From a social and political standpoint, however, this has become highly destructive. The system controls public discourse largely by fencing off certain areas as not acceptable for discussion because they are rude, offensive, or hurtful. The first good example I can think of this is not race, but communism. A great part of the ant-McCarthy movement was that bringing up somebody’s Communist Party affiliation was gauche, mean, and unsportsmanlike. Joseph Welch’s famous rejoinder to McCarthy at the Army hearings amounted to that he had needlessly damaged the career of a young Army officer by asking about his history of Communist Party membership. Inasmuch as such affiliation was to be regarded as an exercise in idealism, to imply it was anything else or to attribute anything sinister to it was an appalling breach of etiquette.
The next obviously is race; the basis of Brown v. Board is that segregation reduces the self-esteem of black students, or in plain language that it hurts their feelings. Hurting a person’s feelings is rude and a breach of etiquette. And it is this idea, really, that all “anti-racism” is based upon; racism hurts black people’s’ feelings, which is wrong, and it makes them angry and creates social discord. Whether racism is true is hardly argued at all in this context; whether segregation is good for whites and might possibly be good for blacks as well is left unconsidered.
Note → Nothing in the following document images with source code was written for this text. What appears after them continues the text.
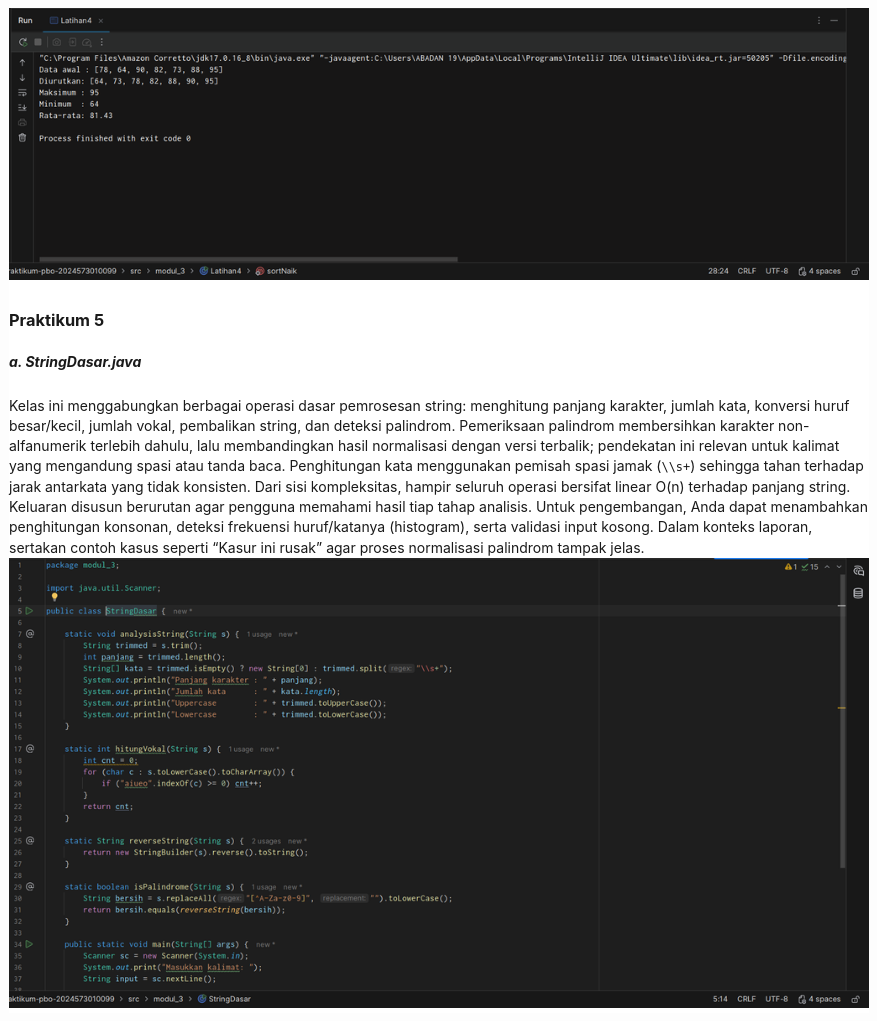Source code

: ![Ss Hasil](laporan/laporan2/gambar/zke_8.png)




### Praktikum 5
##### a. StringDasar.java
Kelas ini menggabungkan berbagai operasi dasar pemrosesan string: menghitung panjang karakter, jumlah kata, konversi huruf besar/kecil, jumlah vokal, pembalikan string, dan deteksi palindrom. Pemeriksaan palindrom membersihkan karakter non-alfanumerik terlebih dahulu, lalu membandingkan hasil normalisasi dengan versi terbalik; pendekatan ini relevan untuk kalimat yang mengandung spasi atau tanda baca. Penghitungan kata menggunakan pemisah spasi jamak (`\\s+`) sehingga tahan terhadap jarak antarkata yang tidak konsisten. Dari sisi kompleksitas, hampir seluruh operasi bersifat linear O(n) terhadap panjang string. Keluaran disusun berurutan agar pengguna memahami hasil tiap tahap analisis. Untuk pengembangan, Anda dapat menambahkan penghitungan konsonan, deteksi frekuensi huruf/katanya (histogram), serta validasi input kosong. Dalam konteks laporan, sertakan contoh kasus seperti “Kasur ini rusak” agar proses normalisasi palindrom tampak jelas.
![Ss Hasil](laporan/laporan2/gambar/gambar_5.png)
Later this was applied to homosexuals. Interfering with their sexual behavior was cast as needlessly cruel, and probably coming from very base motives.
If anything is to be done to oppose leftism, this imposing set of taboos must be broken. Note that I write anonymously; I’m not eager to fall on my sword just yet. And yet even anonymous bloggers, after making arguments that can only in reasonable objectivity be called racist, will then say “of course I’m not a racist.”
The truth may not be what people want it to be, what the powerful say it is, or fundamentally comforting. People ought to be able to have honest freedom to draw their own conclusions. Social harmony is desirable, but social harmony based on lies and intimidation is no such thing.